Saturday, November 07, 2009

beagle, notes, balloons

Posted by PicasaAt the bar.
Such inspiration as I find comes to me in the early hours of the morning, when I am half asleep, almost dreaming. By the time I am fully awake I have usually forgotten the subject of my thoughts as I have of my dreams. Unless that is I get to a piece of paper and a pen in time to make some notes. Thinking of the theme of a projected poem this morning I manage to reach my notebook in time. I write:
Dragon fly. Power.
Elephants trek across sand in search of water. Thirst.
Happy, happy, happy, happ ee e...
Perhaps it will make the poem I was looking for. Perhaps it will do as it is. Perhaps it will vanish from memory.
In the Pantiles this morning Father Christmas and some attendants from Hoopers, the local department store, arrive with balloons. The balloons are gas-filled and ride high above the little procession. Some of the balloons are black and some, mustard yellow. Soon people attending the Farmers Market and others, sitting outside cafes are holding black and yellow trophies aloft. One balloon, a black one, breaks loose and floats up into the sky. I look away and when I look back it has vanished. All day in Tunbridge Wells you see children with Hoopers' balloons bobbing above their heads.


Roderick Robinson said...

Awake at 5.30 am but still abed I was visited by a completely new scene for the novel but was terrified I might lose the thread.
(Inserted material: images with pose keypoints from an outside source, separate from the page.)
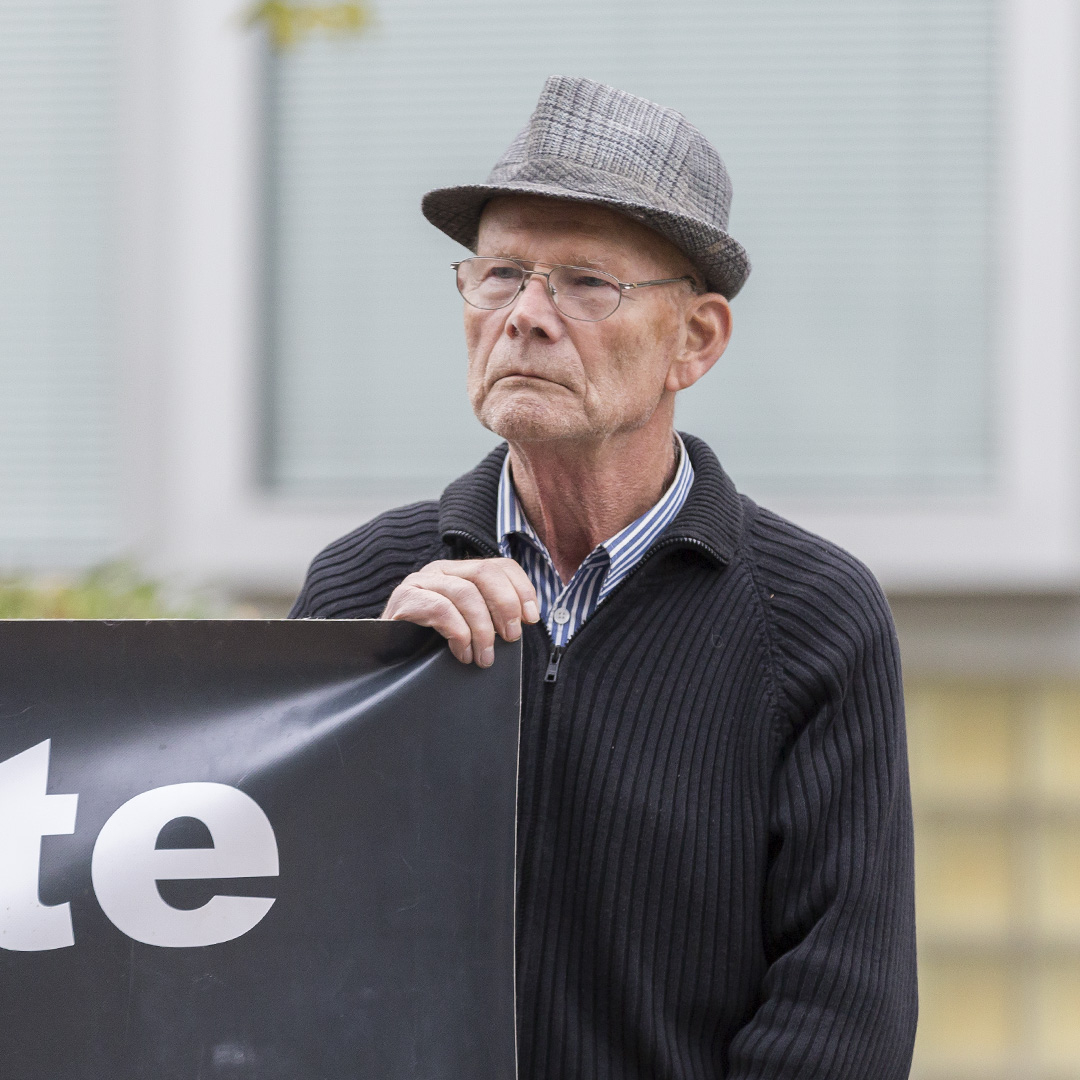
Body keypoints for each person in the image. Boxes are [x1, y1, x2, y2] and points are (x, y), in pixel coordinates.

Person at [291, 75, 917, 1079]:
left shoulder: (812, 619)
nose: (526, 317)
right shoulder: (363, 588)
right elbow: (273, 943)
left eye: (586, 283)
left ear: (695, 341)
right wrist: (374, 689)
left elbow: (842, 1014)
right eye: (501, 274)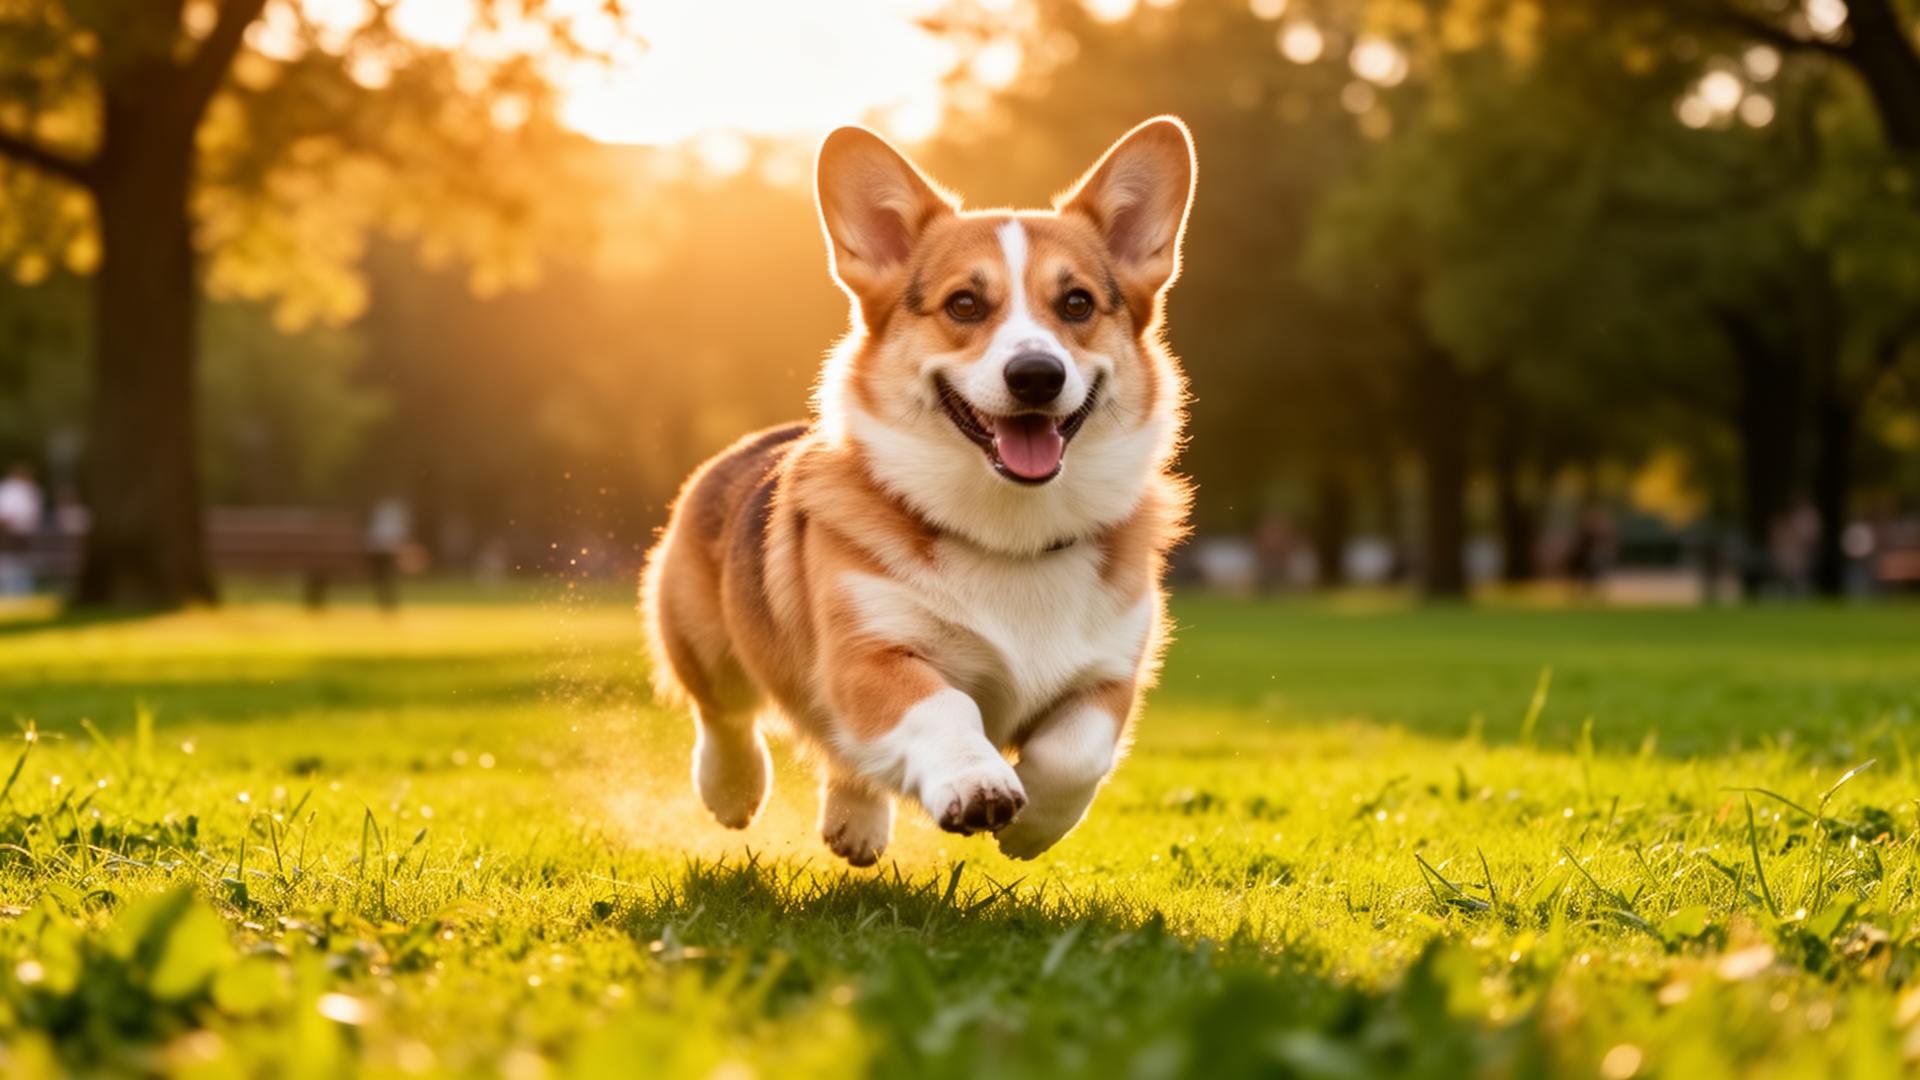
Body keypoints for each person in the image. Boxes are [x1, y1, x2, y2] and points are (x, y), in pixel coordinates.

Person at [0, 463, 45, 597]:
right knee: (13, 560)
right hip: (14, 532)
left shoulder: (27, 490)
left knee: (16, 560)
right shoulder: (16, 489)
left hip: (19, 533)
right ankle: (14, 587)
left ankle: (17, 588)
Grimly I recycled it through my brain, over and over, until I could legtimately sit down at the computer. Afterwards I asked Mrs BB whether she'd mind me taking notes under such circumstances and we then fell to discussing the technology that would be necessary. At those early hours (as when I set out for the BR) the world is slower and clearer; traffic noise is discrete not continuous and therefore more threatening. It's a shame your mini-Odyssey had to end at a hospital where menace is triggered by the smell of that unique disinfectant. No one I know, including Mrs BB who should be able to, has been able to give that stuff a name. I can confirm that French hospitals smell the same.

The Crow said...

Many years ago, I was struck by a brilliant idea for a story line, involving a young boy as hero. I was in the midst of cooking an elaborate meal which I could not leave in order to write a paragraph or two to remind me later.
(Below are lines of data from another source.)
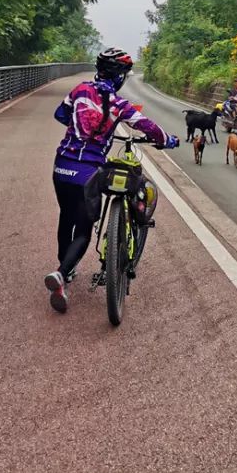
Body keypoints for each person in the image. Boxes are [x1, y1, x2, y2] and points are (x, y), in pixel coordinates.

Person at [44, 47, 178, 313]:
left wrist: (80, 125)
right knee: (84, 230)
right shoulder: (118, 104)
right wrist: (168, 140)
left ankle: (65, 274)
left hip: (61, 167)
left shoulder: (80, 90)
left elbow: (60, 115)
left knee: (66, 217)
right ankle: (61, 273)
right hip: (88, 172)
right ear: (119, 76)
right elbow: (147, 126)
So confident was I that I would remember every clever thought I had later when I could get to the computer, I quickly scribbled down these three words: "Like Huck, he..."

I still have that scrap of paper, with those three words. I no longer have any idea what they refer to, other than what I have written here.

You've written an elaborate note by comparison, and I look forward to reading your poem when you are finished with it.


Unknown said...

BB Not I suppose to be compared to the unforgetable smell of Jeys' Fluid associated rather with barracks and the like than with hospitals.

Crow: Like Huck he ... There's still hope that you might take it further. There was once a short story competetion in The Observer newspaper. There were various categories including a chlidren's category for Under Sevens. The sentence that had to be continued was: Perkins the curator was just about to lock up the Prehistoric Room of the Naturual History museum for the night when ...." . A child submitted an entry which simply completed the sentence with the words " ...a dinosaur bit his head off". Not surprisngly he won the prize.